Besuch im Pearl River Delta, dem "Optical Silicon Valley" Chinas

2006-05-11 Im Februar dieses Jahres wurde an der Börse Hong Kong das Unternehmen Yorkey Optical International aus der Stadt Dongguan vorgestellt. An dem Hersteller digitaler Kamerakomponenten sind bereits Ability Enterprise und Asia Optical, die zu den "Big Four" der taiwanesischen Digitalkamerahersteller gehören, mit 45 bzw. 5 Prozent beteiligt. Die Vorbestellungen an Aktienpaketen übertrafen das Angebot um das 217-fache, am Ende des ersten Börsentages war der Aktienkurs bereits um 63 Prozent gestiegen. Beachtlich viel Aufsehen für eine scheinbar kleine Fabrik, die Baugruppen und Bauteile für Digitalkameras herstellt. Doch der Börsengang zeigt die Energie und Dynamik im Pearl River Delta, das sich zum "Optical Silicon Valley" in der südchinesischen Provinz Guangdong entwickelt hat. Wo vor 20 Jahren noch Wasserbüffel die Reisfelder pflügten, werden jetzt optische Präzisionsbauteile in gigantischen Mengen gefertigt. Die 1,5-Millionen-Stadt Dongguan gilt heute als die produktivste Stadt Chinas. Unser Fernost-Korrespondent Wilfried Bittner hat kürzlich eines dieser Werke besucht. Er fand die Wasserbüffel immer noch in den Feldern stehen, aber hinter den Fabrikmauern werden jährlich knapp fünf Millionen Pentax-Objektive gefertigt, die dann in Casio-Kameras eingebaut werden.  (Wilfried Bittner)

Zur Zeit des 35-mm-Films konnten die Hersteller von Kompaktkameras nur bei Festbrennweiten auf Objektive aus den Katalogen der Objektivhersteller zurückgreifen, und den Verschluss sowie den Autofokusmechanismus mussten sie sich woanders besorgen oder selber fertigen. Bei Zoomobjektiven gab es praktisch keine universellen Module aus dem Katalog, denn die Anforderungen und Abmessungen der verschiedenen Kamerahersteller waren kaum unter einen Hut zu bringen. Jedes Kameramodell hatte somit seine völlig eigene Zoombaugruppe, oder zumindest ein paar Details waren nicht kompatibel mit dem Schwestermodell.
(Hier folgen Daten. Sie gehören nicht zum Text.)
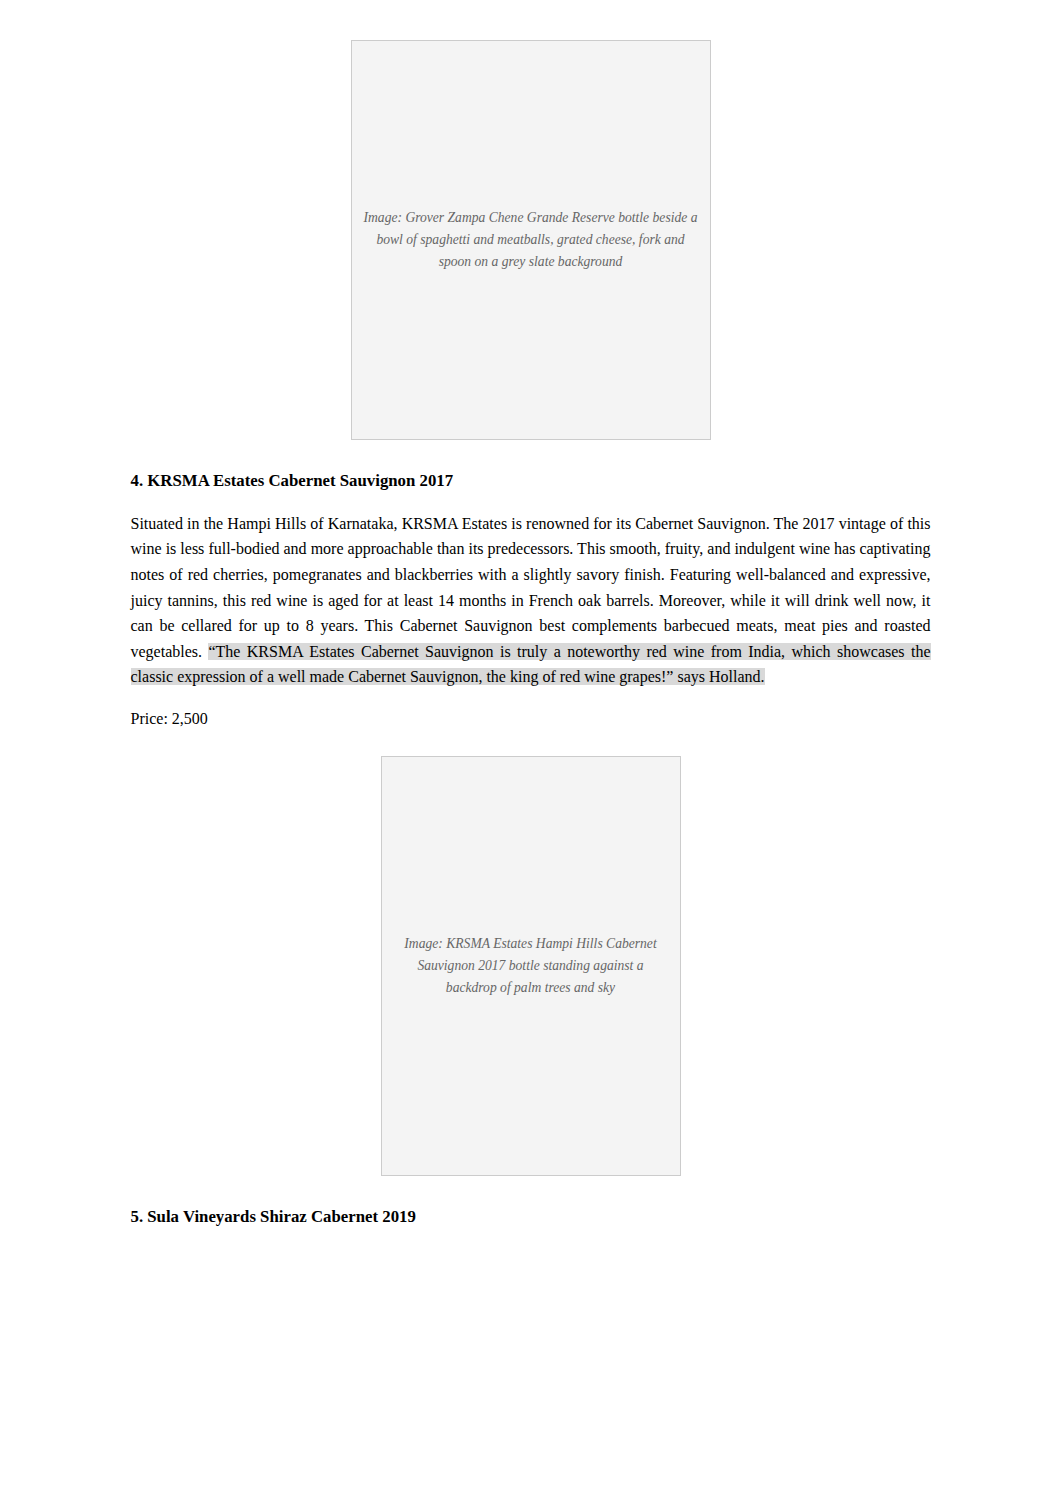Image: Grover Zampa Chene Grande Reserve bottle beside a bowl of spaghetti and meatballs, grated cheese, fork and spoon on a grey slate background
4. KRSMA Estates Cabernet Sauvignon 2017
Situated in the Hampi Hills of Karnataka, KRSMA Estates is renowned for its Cabernet Sauvignon. The 2017 vintage of this wine is less full-bodied and more approachable than its predecessors. This smooth, fruity, and indulgent wine has captivating notes of red cherries, pomegranates and blackberries with a slightly savory finish. Featuring well-balanced and expressive, juicy tannins, this red wine is aged for at least 14 months in French oak barrels. Moreover, while it will drink well now, it can be cellared for up to 8 years. This Cabernet Sauvignon best complements barbecued meats, meat pies and roasted vegetables. “The KRSMA Estates Cabernet Sauvignon is truly a noteworthy red wine from India, which showcases the classic expression of a well made Cabernet Sauvignon, the king of red wine grapes!” says Holland.
Price: 2,500
Image: KRSMA Estates Hampi Hills Cabernet Sauvignon 2017 bottle standing against a backdrop of palm trees and sky
5. Sula Vineyards Shiraz Cabernet 2019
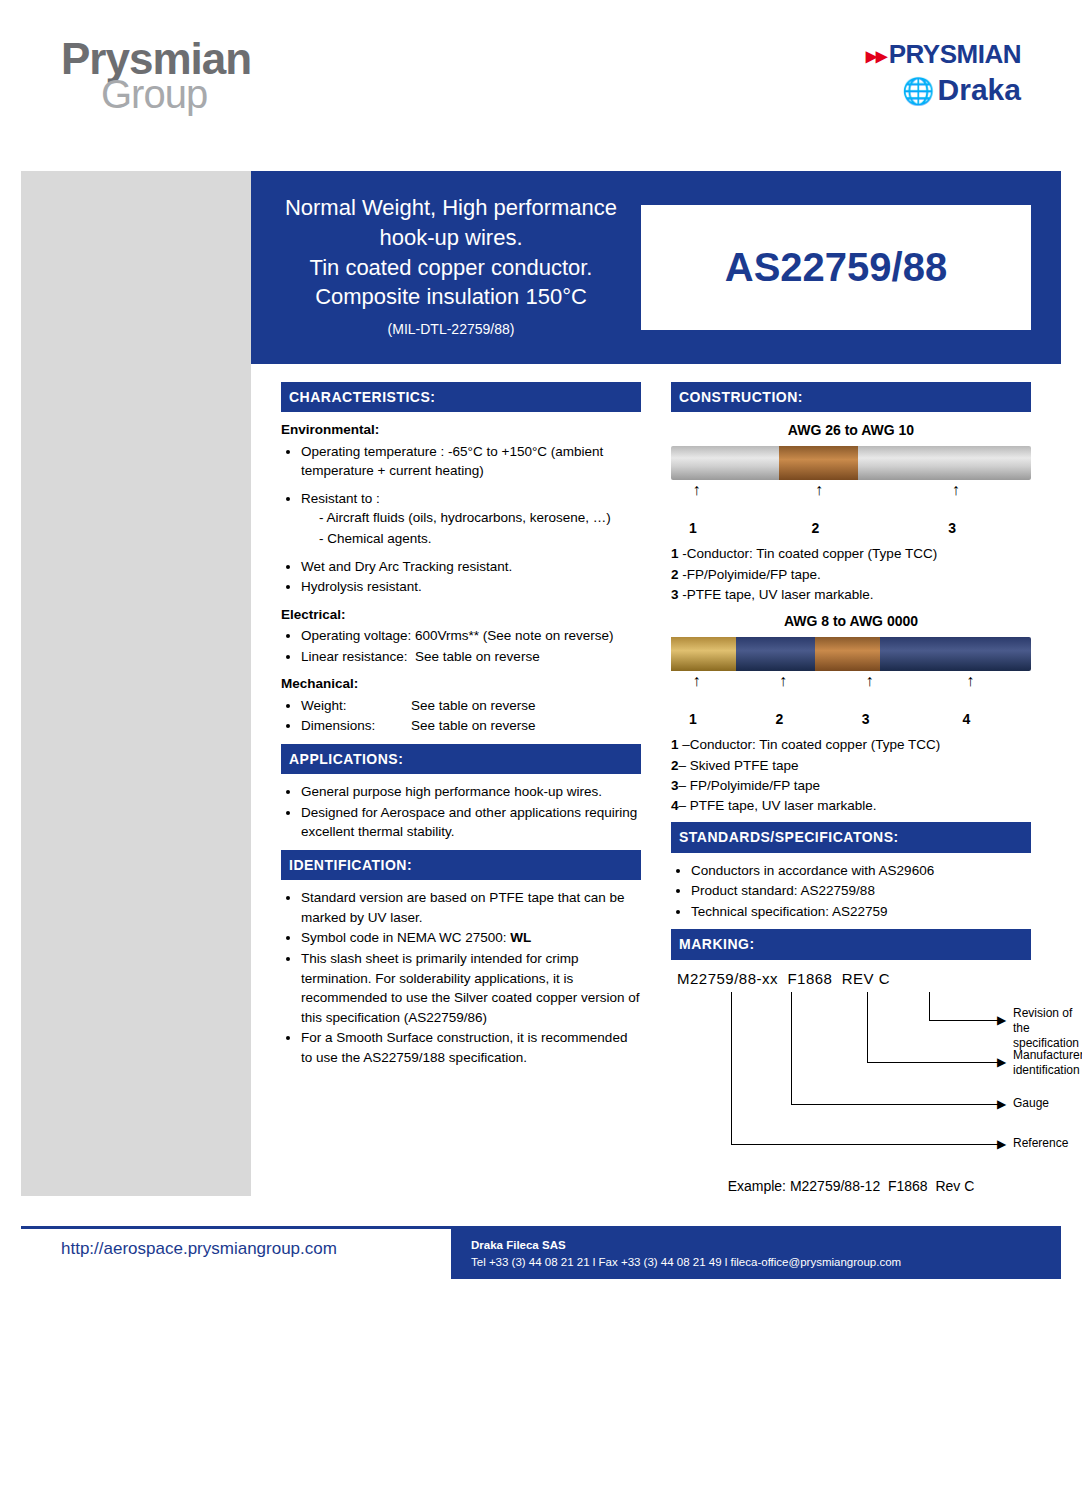Prysmian
Group
▸▸PRYSMIAN
🌐Draka
Normal Weight, High performance hook-up wires.
Tin coated copper conductor.
Composite insulation 150°C
(MIL-DTL-22759/88)
AS22759/88
CHARACTERISTICS:
Environmental:
Operating temperature : -65°C to +150°C (ambient temperature + current heating)
Resistant to :
- Aircraft fluids (oils, hydrocarbons, kerosene, …)
- Chemical agents.
Wet and Dry Arc Tracking resistant.
Hydrolysis resistant.
Electrical:
Operating voltage: 600Vrms** (See note on reverse)
Linear resistance: See table on reverse
Mechanical:
Weight: See table on reverse
Dimensions: See table on reverse
APPLICATIONS:
General purpose high performance hook-up wires.
Designed for Aerospace and other applications requiring excellent thermal stability.
IDENTIFICATION:
Standard version are based on PTFE tape that can be marked by UV laser.
Symbol code in NEMA WC 27500: WL
This slash sheet is primarily intended for crimp termination. For solderability applications, it is recommended to use the Silver coated copper version of this specification (AS22759/86)
For a Smooth Surface construction, it is recommended to use the AS22759/188 specification.
CONSTRUCTION:
AWG 26 to AWG 10
↑ ↑ ↑
1 2 3
1 -Conductor: Tin coated copper (Type TCC)
2 -FP/Polyimide/FP tape.
3 -PTFE tape, UV laser markable.
AWG 8 to AWG 0000
↑ ↑ ↑ ↑
1 2 3 4
1 –Conductor: Tin coated copper (Type TCC)
2– Skived PTFE tape
3– FP/Polyimide/FP tape
4– PTFE tape, UV laser markable.
STANDARDS/SPECIFICATONS:
Conductors in accordance with AS29606
Product standard: AS22759/88
Technical specification: AS22759
MARKING:
M22759/88-xx F1868 REV C
▶
▶
▶
▶
Revision of the
specification
Manufacturer’s
identification
Gauge
Reference
Example: M22759/88-12 F1868 Rev C
http://aerospace.prysmiangroup.com
Draka Fileca SAS
Tel +33 (3) 44 08 21 21 l Fax +33 (3) 44 08 21 49 l fileca-office@prysmiangroup.com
Für die Hersteller war das relativ aufwendig, aber zumindest war das Bildformat einheitlich, und die Modelle liefen etliche Jahre.

Mit dem Umstieg auf Digitalkameras hat sich nun vieles geändert. Die Modelle wechseln in immer schnellerer Folge, und die Entwicklungszyklen werden immer kürzer. Da greifen die Hersteller gerne auf einigermaßen standardisierte Zoomobjektive zurück. Der Kamerahersteller bekommt also die gefasste Optik, Verschluss- und Blendenmechanismus, den Autofokusmotor, und je nach Modell auch noch den optischen Sucher in einer funktionsfähigen Einheit. Auf Wunsch kann auch noch gleich der Tiefpassfilter und der Bildsensor fertig montiert geliefert werden, damit spart sich der Kamerahersteller den Montageprozess im teuren Reinraum.

Wer baut derartige Zoommodule? Es sind Hersteller wie Asia Optical, Copal, Canon, Olympus, Pentax, Ricoh und Sanyo, um nur einige zu nennen. Die Fertigung dieser Komponenten verschiebt sich in zunehmendem Maße von Japan nach China. Die wesentlichen Kenngrößen sind dabei der Zoomfaktor, die Sensorgröße, die Auflösungsgrenze und die Bauart. Der gängigste Zoomfaktor ist 3-fach, darunter besteht wenig Kaufinteresse, und nach oben hin setzt Samsung mit 15-fach derzeit den Rekord.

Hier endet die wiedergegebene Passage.